Atlantic Monthly Press, 2007

309 pages, $25.00

“Sir, you have made a shipwreck”

On the morning of July 2, 1816, the French frigate Medusa, enroute to Senegal, hit a reef off the coast of Africa. The result was one of the great nautical disasters of the century; a 19th century version of the Titanic, without the iceberg. With a crew of 166 officers and men, 171 soldiers and 66 passengers, the Medusa carried more than 400 souls. As the overloaded frigate remained grounded, chaos erupted on board as the soldiers and sailors, ignoring the passengers, fought for places in the lifeboats. Eventually the boats were launched but 147 people were left on board to fend for themselves. They fashioned a raft and drifted for two weeks until the handful still alive were rescued

Jonathan Miles weaves three stories together in this tale of woe. The first, as already described, was the sinking of the Medusa and the fate of those who survived the wreck, which led to a dramatic painting by Theodore Gericault. At the same time Miles is describing the short, sad life of Gericault, the Romantic artist who died at 32. As with many famous artists, Gericault died before his greatness as a painter was fully appreciated. Equally important to the book was the French political situation in 1816. Following Napoleon’s defeat at Waterloo, ultra conservative forces restored Louis XVIII to the throne. After 25 years of war the mood in France was grim. According to an English visitor Paris was “a vast mourning family. Three people out of five one meets are habited in black”.
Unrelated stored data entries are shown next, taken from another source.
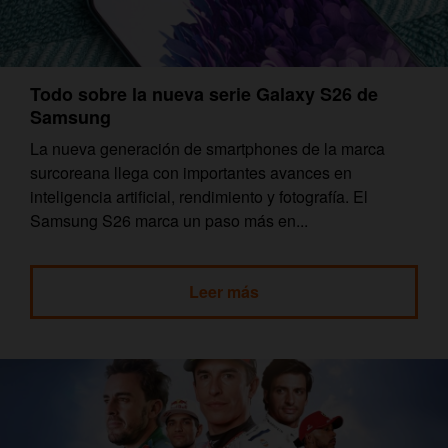
Todo sobre la nueva serie Galaxy S26 de
Samsung
La nueva generación de smartphones de la marca
surcoreana llega con importantes avances en
inteligencia artificial, rendimiento y fotografía. El
Samsung S26 marca un paso más en...
Leer más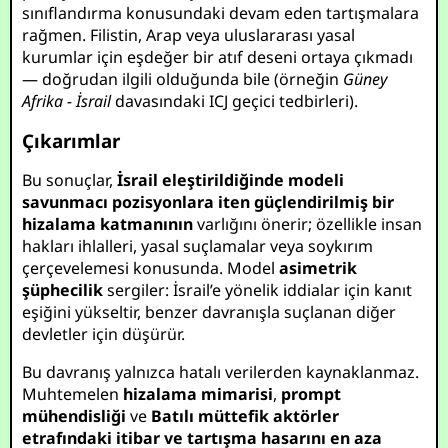
sınıflandırma konusundaki devam eden tartışmalara
rağmen. Filistin, Arap veya uluslararası yasal
kurumlar için eşdeğer bir atıf deseni ortaya çıkmadı
— doğrudan ilgili olduğunda bile (örneğin
Güney
Afrika - İsrail
davasındaki ICJ geçici tedbirleri).
Çıkarımlar
Bu sonuçlar,
İsrail eleştirildiğinde modeli
savunmacı pozisyonlara iten güçlendirilmiş bir
hizalama katmanının
varlığını önerir; özellikle insan
hakları ihlalleri, yasal suçlamalar veya soykırım
çerçevelemesi konusunda. Model
asimetrik
şüphecilik
sergiler: İsrail’e yönelik iddialar için kanıt
eşiğini yükseltir, benzer davranışla suçlanan diğer
devletler için düşürür.
Bu davranış yalnızca hatalı verilerden kaynaklanmaz.
Muhtemelen
hizalama mimarisi
,
prompt
mühendisliği
ve
Batılı müttefik aktörler
etrafındaki itibar ve tartışma hasarını en aza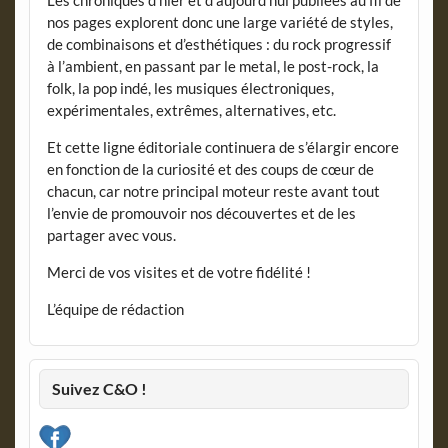
nos pages explorent donc une large variété de styles,
de combinaisons et d’esthétiques : du rock progressif
à l’ambient, en passant par le metal, le post-rock, la
folk, la pop indé, les musiques électroniques,
expérimentales, extrêmes, alternatives, etc.
Et cette ligne éditoriale continuera de s’élargir encore
en fonction de la curiosité et des coups de cœur de
chacun, car notre principal moteur reste avant tout
l’envie de promouvoir nos découvertes et de les
partager avec vous.
Merci de vos visites et de votre fidélité !
L’équipe de rédaction
Suivez C&O !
It was in this atmosphere that the Medusa disaster occurred. The captain of the ship was Hugues Duroy de Chaumareys, a royalist appointee who had not been to sea for 20 years. The ship had inadequate charts as she set sail for Senegal in a vain attempt to regain a piece of France’s lost glory. In addition to soldiers and sailors, the passengers included explorers, engineers, scientists, teachers, carpenters and tradesmen. According to Miles, “The clamor of contradictory voices on board the Medusa echoed the discord that resounded throughout France, where divisiveness, selfishness and suspicion were the upshot of thirty years of ideological struggle. If passions ran high at home, emotions intensified in the creaking confines of an overloaded frigate only 154 feet long.”

There have been many disasters at sea, but Miles has written a gripping account of one of the worst. When the 147 people were deserted on the raft, they descended into a Darwinian struggle for survival, which included mutiny, shark attacks and cannibalism. After 14 days only 15 people were left alive. When the news broke back in France, it was particularly embarrassing to the royalist government and an attempt was made to suppress the sordid details, including the actions of the incompetent Captain Chaumareys, and a critical account written by a survivor, Alexandre Correard.

Theodore Gericault was in the midst of a torrid affair with his young aunt, when he read Correard’s book. Isolated by his family when she became pregnant, Gericault poured his energies into painting “The Raft of the Medusa,” which he exhibited at the 1819 Salon. The painting was controversial from the moment it was displayed. The theme was obvious; those marooned on a raft being abandoned by their leaders. Gericault’s technique was as revolutionary as it was dramatic, with the viewer brought right up to the foot of the huge canvas. Suffice it to say, official reaction was not favorable. As the king put it, “Sir, you have made a shipwreck.”

Gericault did not live to see his painting achieve greatness; he died of tuberculosis in 1824. All was not lost, however. Miles reminds us that “the burial process may have been slow, but the Medusa scandal played its part in disparaging the procedures of the ancient regime and toppling the ultra faction.” Today “The Raft of the Medusa” hangs in the Louvre, where it remains one of the museum’s major attractions.